For instance, the indicator of the educational level of the population aged 20-39 in an area is the mean years of education of the respondents in this age group in the area. And the area’s vaccination coverage is the percentage of children up to the age of one year who received a specific vaccination.
Across indicators and areas, the sample weight factors available in the original datasets are used to get indicators that are as well as possible a representation for the areas to which they apply.
The subnational areas that are used for aggregation are based on the geographic information that is present in the survey datasets. The available regional coding is often, but not always, based on official administrative subdivisions used in the countries.
Whenever possible, first-level administrative units are used, but there are many deviations. Some datasets use a coding of their own, that may consist of a combination of administrative units or be completely stand alone. Even when official classifications are used, the situation may be complicated by the fact that those classifications change over time. It often happens that new regions are created by splitting up or merging existing regions. In those cases, the subdivisions used in earlier and/or later surveys are adjusted to keep comparability over time. Such adjustments tend to imply a reduction of the number of areas.

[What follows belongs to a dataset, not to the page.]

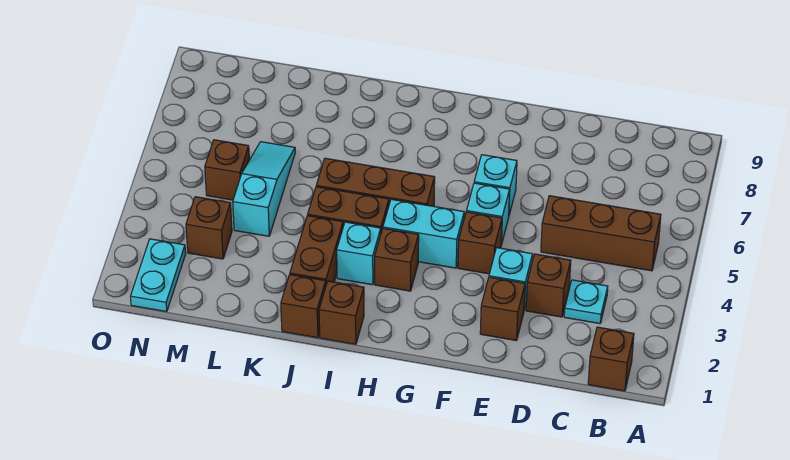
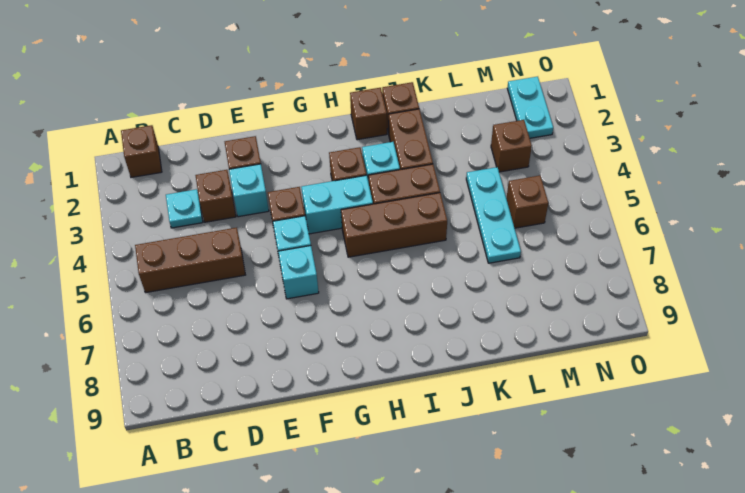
cyan slope L4:L6 level 1 top 4 -> cyan plate L4:L6 level 1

Reductions are also made for small datasets, to increase the number of cases on the basis of which aggregation takes place. This means that the subdivisions used in the GDL Area Database often contain fewer regions than the official ones in a given year. On average, about ten subnational regions are distinguished within a country.
Quality of the indicators
The fact that the indicators are created on the basis of household surveys implies that they are likely to suffer from bias, at least to some extent. Their quality (correctness) depends on the design, size, structure and quality of the household survey on which they are based and on the number of sub-national areas distinguished and the number of observations at the country level and within the individual subnational areas. Detailed information on survey design and quality can be obtained from the producing organizations mentioned in the data section.
The indicators also suffer to some extent from random aggregation error, as they are based on samples of the total population. Given that no clear criteria exist for the number of cases to be used for aggregation of indicators, we provide for all our indicators in all our regions the number of persons/households on which they are based. This offers the users the possibility to make their own choices in this respect.
Importantly, the original surveys are designed to be representative at the national and in most cases at the regional level. Even when the original surveys are not representative at the sub-national level, we still present our indicators, as they are often the only available data for the region, which we consider better than no information at all.